Accurate and Reproducible Conjugate Gradient in Hybrid Parallel Environments

Parallel Math LibraryExtreme-Scale ParallelismPerformance & Correctness Tools



On Krylov subspace methods such as the Conjugate Gradient (CG), the number of iterations until convergence may increase due to the loss of computation accuracy caused by rounding errors in floating-point computations. Besides, as the order of operations is non-deterministic on parallel computations, the result and the behavior of the convergence may diverge in different environments, even for the same input.

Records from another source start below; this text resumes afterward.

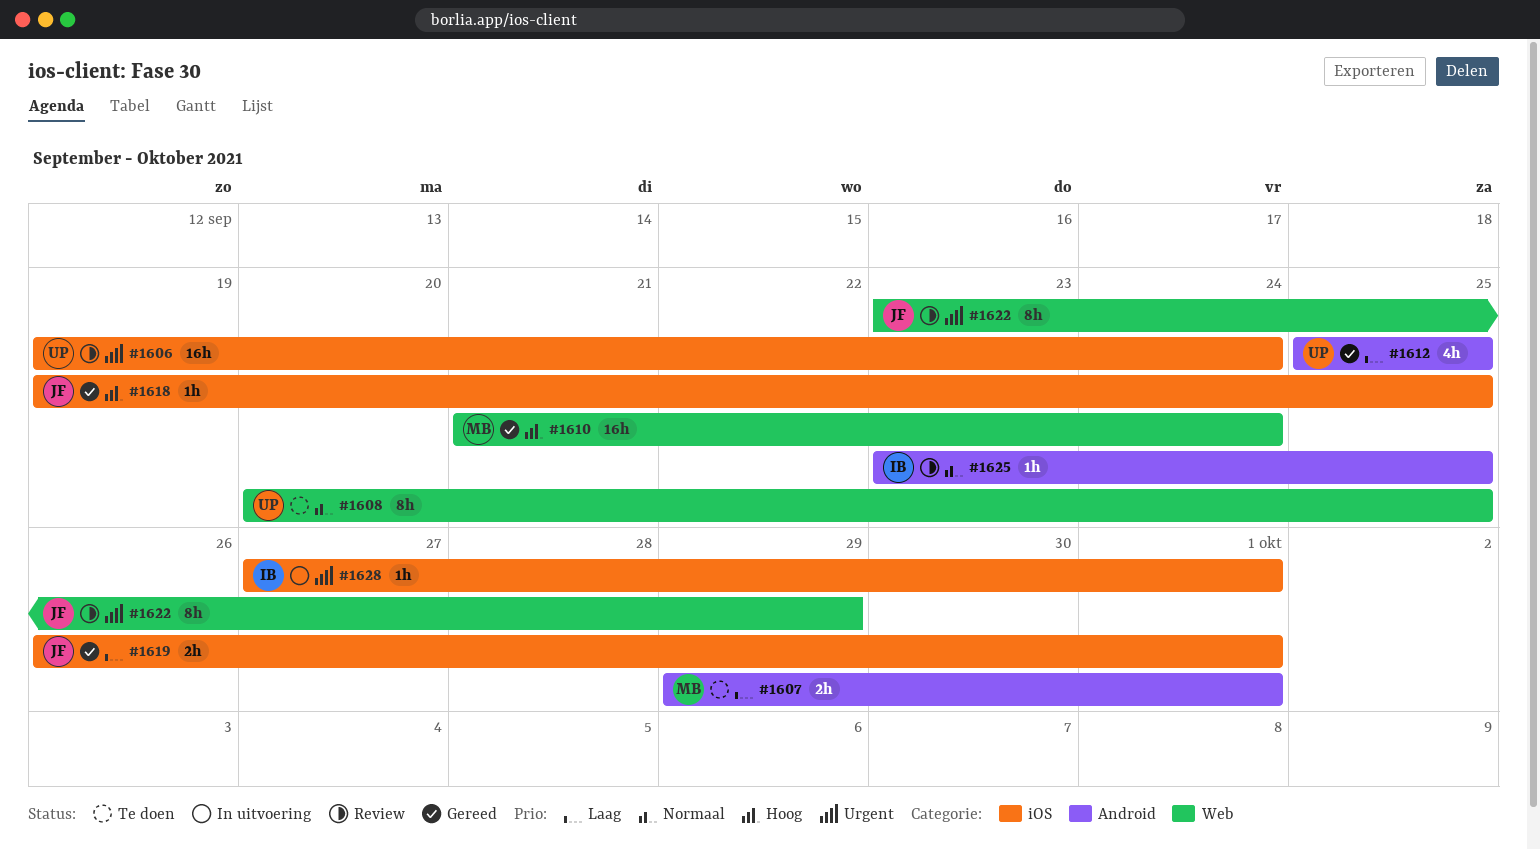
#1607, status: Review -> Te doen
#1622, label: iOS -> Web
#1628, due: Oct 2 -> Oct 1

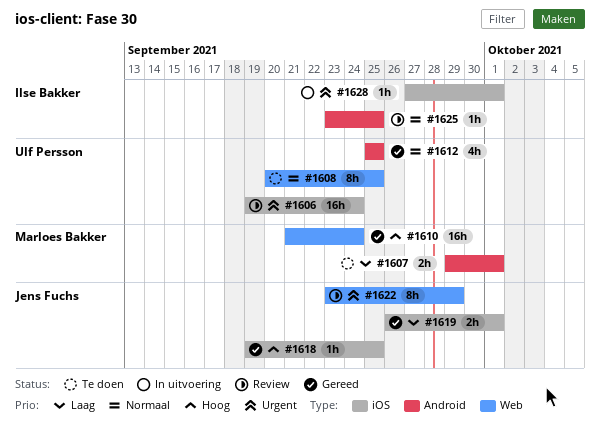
#1612, priority: Laag -> Normaal

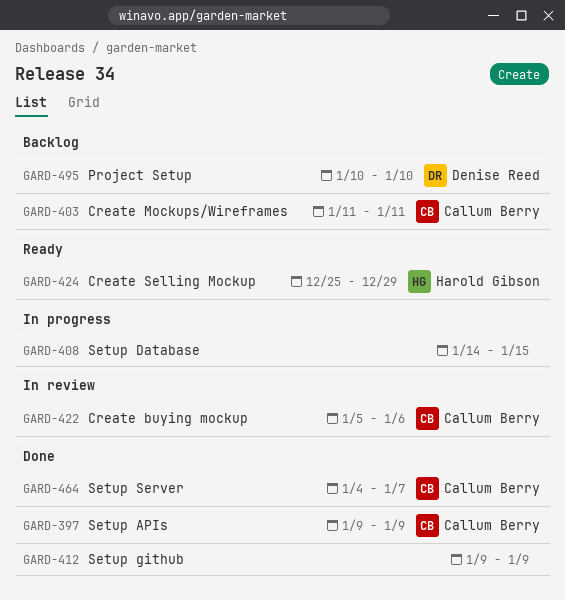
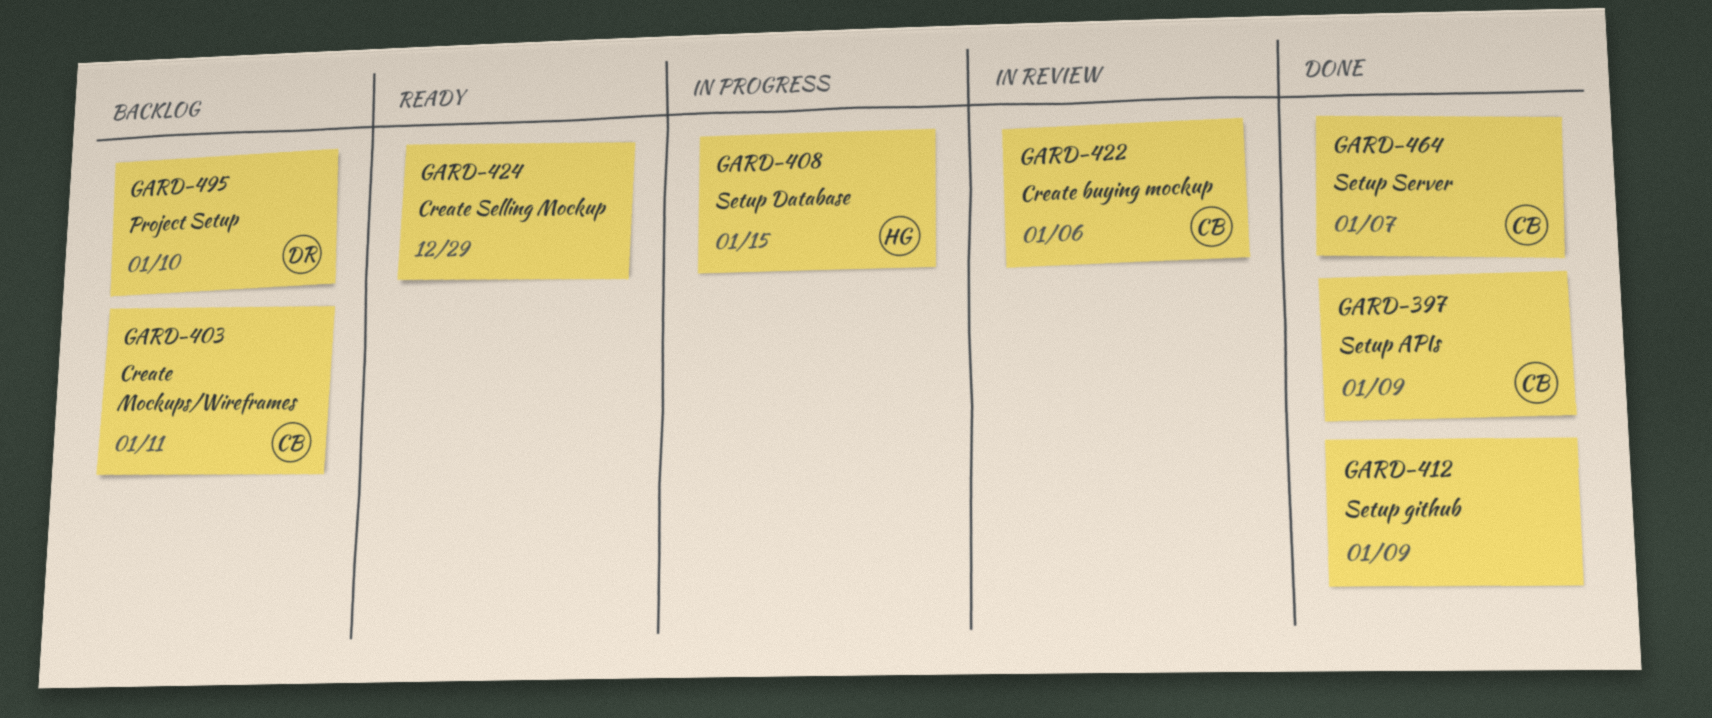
GARD-408, owner: none -> Harold Gibson
GARD-424, owner: Harold Gibson -> none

Hence, we propose three algorithmic strategies to secure accurate and reproducible computations in CG: - The first solution originates from the ExBLAS approach, which efficiently combines floating-point expansions and Kulisch accumulator, and preserves every bit of result until the final rounding. - The second is based on the Ozaki scheme, which is the error-free transformation for dot-product that can ensure the correct-rounding. One of the benefits of the method is that it can be built upon vendor-provided linear algebra libraries such as Intel Math Kernel Library and NVIDIA cuBLAS/ cuSparse, reducing the development cost. - The third is a customized version of the first that relies upon floating-point expansions and, hence, expands the intermediate precision. Instead of converting the entire solver, we identify those parts that violate non-associativity and fix them. These algorithmic strategies are reinforced with programmability suggestions to assure deterministic executions. Finally, we demonstrate the applicability and the effectiveness of the proposed strategies on CPUs, GPUs, and cross-platform using the 3D Poisson matrix as well as the matrices from the SuiteSparse Matrix Collection.